Just like they used in the 18th century!

Here's how it works: The soiled cloths are tossed into a stinky bin on the bathroom floor where they wait to be thrown in the washing machine. 

For those who are squeamish about shared butt blotters, family cloth enthusiasts suggest color coding the fabrics for family members.

As if THAT makes the concept more appealing.

No mention of what to do about guests.

Oh, and guess who will wash these reeking rags?

Women!

Studies show that one constant in modern marriages is that women do most of the housework.

Don’t take my word for it. There's this from the US Bureau of Labor Statistics:

On an average day, women spent more than twice as much time preparing food and drink and doing interior cleaning, and over three times as much time doing laundry as did men.”

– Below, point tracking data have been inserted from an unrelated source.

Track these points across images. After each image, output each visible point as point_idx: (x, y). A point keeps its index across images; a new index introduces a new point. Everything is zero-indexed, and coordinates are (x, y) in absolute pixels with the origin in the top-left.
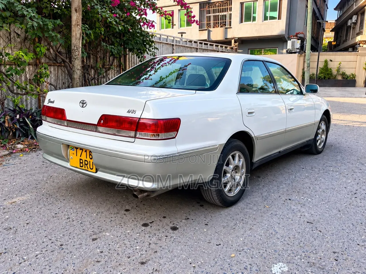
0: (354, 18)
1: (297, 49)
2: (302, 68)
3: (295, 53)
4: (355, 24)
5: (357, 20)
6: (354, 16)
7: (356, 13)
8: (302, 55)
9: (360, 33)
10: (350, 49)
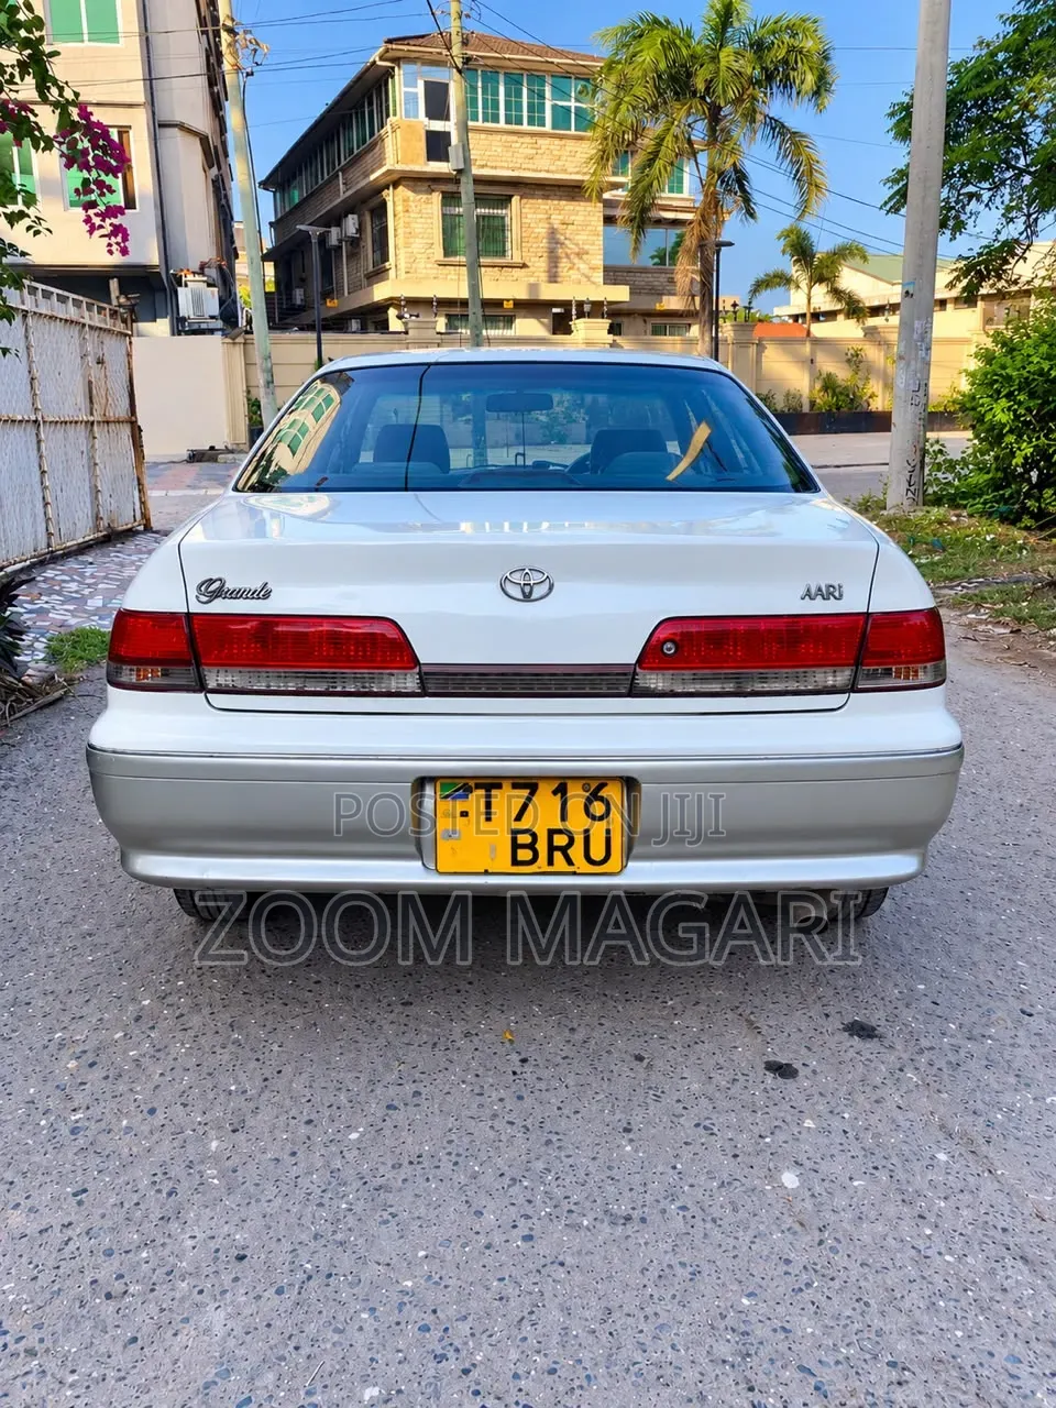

Lucky us. We need more work.

I'm just going to say “no thanks” to this loopy idea. It's not just the germs and the extra loads of laundry, either.  I don’t want a bin full of urine-soaked cotton squares infusing my bathroom with that unmistakable bus station restroom aroma - no matter how many trees it may save.

While BuzzFeed gushed about the family cloth this week, USA Today took a swipe at it.

Kelly Reynolds, a public health researcher at the University of Arizona, told the paper that the health risks from washable toilet paper are serious. She also noted that the energy it takes to adequately sterilize reusable wipes - scalding water and buckets of bleach - outweighs any environmental benefit associated with shunning toilet paper.

What is it with the Birkenstock crowd and our bathroom habits anyway? 

Back in 2007, when climate change was still called global warming, that well-known scientist/singer Sheryl Crow decreed that everyone should use fewer sheets of toilet paper.

Far fewer.

Crow was quoted at the time saying folks should use "one square per restroom visit - except, of course, on those pesky occasions when two or three are required.”

One square.

The singer later said she was joking. But that was only after several news organizations pointed out that when Crow was on tour she traveled with four buses, three tractor trailers and six cars.

Yep, Sheryl Crow was scolding ordinary Americans for using too many inches of toilet paper while she was stomping around the world with a Sasquatch-sized carbon footprint of her own.

Crow hasn’t weighed in yet on the family cloth movement. I have a feeling she's going to love it.